== Task item ==
Go over these records and count the lines with the string "copy" in them; the count is all that should be returned.

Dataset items
────────
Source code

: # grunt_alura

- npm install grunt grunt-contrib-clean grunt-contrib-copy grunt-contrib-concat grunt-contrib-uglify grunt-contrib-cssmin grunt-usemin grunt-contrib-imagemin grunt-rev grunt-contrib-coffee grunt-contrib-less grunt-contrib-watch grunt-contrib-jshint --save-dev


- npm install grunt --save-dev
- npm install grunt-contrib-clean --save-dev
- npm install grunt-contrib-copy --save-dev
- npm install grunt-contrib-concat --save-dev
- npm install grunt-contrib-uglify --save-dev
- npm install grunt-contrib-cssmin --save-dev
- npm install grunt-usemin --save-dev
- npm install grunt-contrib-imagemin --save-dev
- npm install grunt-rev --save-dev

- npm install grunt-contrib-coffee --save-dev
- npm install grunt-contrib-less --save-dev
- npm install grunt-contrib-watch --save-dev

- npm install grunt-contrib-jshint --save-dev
────────
== Problem solution ==
2